#### 課題:
A – 映画評から、「2021.03.20 新宿武蔵野館 MOMENTI」から「ゃんぶりに一番がっかりした。」までのすべてを一字一句変えずに抜き出しなさい。
B – 映画評の「サハラ戦車隊」の項で、筆者は中学のときにこの映画を何で見たと述べているか。

2021.03.20 新宿武蔵野館 MOMENTI DI TRASCURABILE FELICITÀ [1200円/94分]
【50】2019年イタリア 監督:ダニエーレ・ルケッティ 脚本:ダニエーレ・ルケッティ、フランチェスコ・ピッコロ
CAST:ピエールフランチェスコ・ディリベルト、トニー・エドゥアルト、レナート・カルペンティエーリ、トニー・エドゥアルト
●いきなりの交通事故にびっくり。天国の受付で1時間32分の延命が決定。その絶妙な時間に思わずニヤリ。ところがリアルタイムにストーリーが進むのではなく、回想シーンが入り乱れ、伊太利オヤジの女遍歴のダラダラ展開にがっかり。92分の設定は何だったのだ。そして親子の和解にほろりした自分の甘ちゃんぶりに一番がっかりした。
◎ベイビーティース
2021.03.20 新宿武蔵野館 BABYTEETH [1200円/117分]
【51】2019年オーストラリア 監督:シャノン・マーフィー 脚本:リタ・カルネジャイス
CAST:エリザ・スカンレン、トビー・ウォレス、エシー・デイヴィス、ベン・メンデルソーン、エミリー・バークレイ
●難病少女と不良少年の最初で最後の恋。予告編はよく出来ていたが、本編にその半分の面白さも感じられなかった。昔のニューシネマの過酷さと刹那な衝撃、或いは研ぎ澄まされた恋愛の新境地を目指して欲しかったが、結局、セックスで彼らは完結する。両親の庇護のもと、乳歯は抜けたが「難病もの」のレッテルからは抜けられなかった。
◎サハラ戦車隊
2019.03.20 シネマヴェーラ渋谷 SAHARA [800円/97分]
【52】1946年アメリカ 監督:ゾルタン・コルダ 脚本:フィリップ・マクドナルド
CAST:ハンフリー・ボガート、ブルース・ベネット、ロイド・ブリッジス、レックス・イングラム、J・キャロル・ナイシュ
●内容はほぼ忘れていたが、中学のときテレビで見て心から面白いと思った。この齢でスクリーンで再会し記憶が正しかったことにも感動。いやはや本当に面白い。ボギー主演は後から知るが、演出、脚本とも最高ではないか。製作年からして戦意高揚的なのは仕方ないが砂漠の戦場での兵士たちの心意気に胸が熱くなる。戦争娯楽映画の見本だ。

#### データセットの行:
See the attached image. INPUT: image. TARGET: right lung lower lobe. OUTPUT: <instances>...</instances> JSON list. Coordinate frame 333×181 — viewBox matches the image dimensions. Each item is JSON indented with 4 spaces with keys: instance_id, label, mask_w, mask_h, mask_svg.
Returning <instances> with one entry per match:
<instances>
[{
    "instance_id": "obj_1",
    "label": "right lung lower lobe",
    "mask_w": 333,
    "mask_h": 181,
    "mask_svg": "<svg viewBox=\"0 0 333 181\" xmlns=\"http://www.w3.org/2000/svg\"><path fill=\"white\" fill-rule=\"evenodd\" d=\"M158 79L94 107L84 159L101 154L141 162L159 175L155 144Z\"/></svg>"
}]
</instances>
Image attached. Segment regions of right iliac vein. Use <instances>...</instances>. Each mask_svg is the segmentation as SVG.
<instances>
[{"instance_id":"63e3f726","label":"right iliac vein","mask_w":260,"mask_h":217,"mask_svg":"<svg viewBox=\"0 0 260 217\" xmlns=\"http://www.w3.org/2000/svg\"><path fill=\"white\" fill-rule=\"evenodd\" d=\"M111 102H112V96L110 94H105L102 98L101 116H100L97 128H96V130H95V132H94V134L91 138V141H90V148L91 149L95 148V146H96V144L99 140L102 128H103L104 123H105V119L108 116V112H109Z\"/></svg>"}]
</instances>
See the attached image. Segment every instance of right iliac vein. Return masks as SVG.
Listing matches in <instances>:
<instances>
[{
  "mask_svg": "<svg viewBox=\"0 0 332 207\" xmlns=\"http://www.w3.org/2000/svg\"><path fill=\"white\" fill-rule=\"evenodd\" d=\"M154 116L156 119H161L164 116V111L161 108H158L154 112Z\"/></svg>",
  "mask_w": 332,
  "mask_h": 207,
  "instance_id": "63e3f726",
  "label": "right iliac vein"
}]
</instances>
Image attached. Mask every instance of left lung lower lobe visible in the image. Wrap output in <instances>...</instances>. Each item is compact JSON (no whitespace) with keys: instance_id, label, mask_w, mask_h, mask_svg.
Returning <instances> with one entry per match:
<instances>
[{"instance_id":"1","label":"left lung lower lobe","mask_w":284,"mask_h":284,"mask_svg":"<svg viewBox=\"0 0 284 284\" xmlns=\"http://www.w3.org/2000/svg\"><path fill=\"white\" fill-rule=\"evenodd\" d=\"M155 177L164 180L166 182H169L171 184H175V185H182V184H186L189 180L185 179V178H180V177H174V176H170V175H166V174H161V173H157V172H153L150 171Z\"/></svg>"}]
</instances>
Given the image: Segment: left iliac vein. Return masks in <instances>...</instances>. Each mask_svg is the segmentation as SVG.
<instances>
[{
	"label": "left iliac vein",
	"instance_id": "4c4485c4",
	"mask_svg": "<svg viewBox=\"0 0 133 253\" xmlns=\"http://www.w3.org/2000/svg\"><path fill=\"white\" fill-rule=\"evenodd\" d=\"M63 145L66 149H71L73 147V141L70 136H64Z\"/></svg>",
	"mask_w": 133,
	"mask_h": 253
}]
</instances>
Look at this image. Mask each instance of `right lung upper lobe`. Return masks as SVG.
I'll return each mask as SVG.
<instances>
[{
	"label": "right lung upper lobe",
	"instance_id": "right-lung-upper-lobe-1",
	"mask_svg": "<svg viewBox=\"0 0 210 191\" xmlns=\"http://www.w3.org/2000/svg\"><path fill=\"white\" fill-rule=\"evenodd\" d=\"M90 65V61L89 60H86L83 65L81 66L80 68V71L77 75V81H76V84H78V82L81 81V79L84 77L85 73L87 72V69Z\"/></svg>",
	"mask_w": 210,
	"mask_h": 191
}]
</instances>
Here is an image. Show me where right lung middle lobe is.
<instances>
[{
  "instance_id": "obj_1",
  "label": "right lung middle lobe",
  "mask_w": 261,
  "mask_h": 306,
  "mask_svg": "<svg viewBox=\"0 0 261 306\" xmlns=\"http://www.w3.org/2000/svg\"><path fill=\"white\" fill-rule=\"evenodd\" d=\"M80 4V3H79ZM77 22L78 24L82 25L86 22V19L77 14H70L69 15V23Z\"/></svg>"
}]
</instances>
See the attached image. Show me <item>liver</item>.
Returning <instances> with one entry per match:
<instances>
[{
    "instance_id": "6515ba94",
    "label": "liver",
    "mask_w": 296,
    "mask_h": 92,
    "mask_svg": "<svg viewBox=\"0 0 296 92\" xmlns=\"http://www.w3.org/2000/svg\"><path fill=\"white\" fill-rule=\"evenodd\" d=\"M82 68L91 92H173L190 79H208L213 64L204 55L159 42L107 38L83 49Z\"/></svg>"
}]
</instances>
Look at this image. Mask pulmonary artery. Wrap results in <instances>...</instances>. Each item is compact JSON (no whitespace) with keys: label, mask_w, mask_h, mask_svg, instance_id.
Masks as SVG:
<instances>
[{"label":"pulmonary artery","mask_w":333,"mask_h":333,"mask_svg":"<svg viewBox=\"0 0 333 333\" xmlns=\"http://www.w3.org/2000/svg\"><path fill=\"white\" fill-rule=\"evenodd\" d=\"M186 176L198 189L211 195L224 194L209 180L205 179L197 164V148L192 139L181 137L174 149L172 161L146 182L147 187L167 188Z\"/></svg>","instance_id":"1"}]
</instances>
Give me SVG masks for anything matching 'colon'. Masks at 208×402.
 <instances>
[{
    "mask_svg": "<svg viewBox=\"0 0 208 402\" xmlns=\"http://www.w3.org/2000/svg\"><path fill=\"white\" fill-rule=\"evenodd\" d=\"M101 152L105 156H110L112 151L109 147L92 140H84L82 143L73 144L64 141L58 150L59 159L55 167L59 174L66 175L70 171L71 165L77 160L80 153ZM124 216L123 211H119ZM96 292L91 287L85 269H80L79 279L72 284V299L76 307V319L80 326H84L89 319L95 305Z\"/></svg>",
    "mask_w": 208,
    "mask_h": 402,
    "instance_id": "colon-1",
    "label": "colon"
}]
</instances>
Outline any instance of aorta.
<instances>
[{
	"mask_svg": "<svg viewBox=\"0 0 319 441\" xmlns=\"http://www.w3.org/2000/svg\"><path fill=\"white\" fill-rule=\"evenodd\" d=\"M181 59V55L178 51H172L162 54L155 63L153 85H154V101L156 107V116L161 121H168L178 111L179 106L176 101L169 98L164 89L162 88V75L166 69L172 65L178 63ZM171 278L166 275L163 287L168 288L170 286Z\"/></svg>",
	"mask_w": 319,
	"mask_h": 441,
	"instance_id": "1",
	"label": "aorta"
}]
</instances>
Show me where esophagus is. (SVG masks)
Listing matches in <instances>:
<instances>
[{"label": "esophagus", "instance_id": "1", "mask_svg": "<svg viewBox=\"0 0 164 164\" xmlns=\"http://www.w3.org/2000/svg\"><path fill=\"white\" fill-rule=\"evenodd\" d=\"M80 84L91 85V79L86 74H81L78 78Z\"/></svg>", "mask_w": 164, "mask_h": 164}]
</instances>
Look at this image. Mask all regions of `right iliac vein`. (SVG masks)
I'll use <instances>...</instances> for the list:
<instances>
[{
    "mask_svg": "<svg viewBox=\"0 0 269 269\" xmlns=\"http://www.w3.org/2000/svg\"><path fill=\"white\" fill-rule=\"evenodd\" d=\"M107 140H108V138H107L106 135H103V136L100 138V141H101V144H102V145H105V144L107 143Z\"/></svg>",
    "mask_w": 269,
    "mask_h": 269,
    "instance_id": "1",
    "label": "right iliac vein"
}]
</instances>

#### 課題ごとの解答:
A –
2021.03.20 新宿武蔵野館 MOMENTI DI TRASCURABILE FELICITÀ [1200円/94分]
【50】2019年イタリア 監督:ダニエーレ・ルケッティ 脚本:ダニエーレ・ルケッティ、フランチェスコ・ピッコロ
CAST:ピエールフランチェスコ・ディリベルト、トニー・エドゥアルト、レナート・カルペンティエーリ、トニー・エドゥアルト
●いきなりの交通事故にびっくり。天国の受付で1時間32分の延命が決定。その絶妙な時間に思わずニヤリ。ところがリアルタイムにストーリーが進むのではなく、回想シーンが入り乱れ、伊太利オヤジの女遍歴のダラダラ展開にがっかり。92分の設定は何だったのだ。そして親子の和解にほろりした自分の甘ちゃんぶりに一番がっかりした。

B – テレビで見た。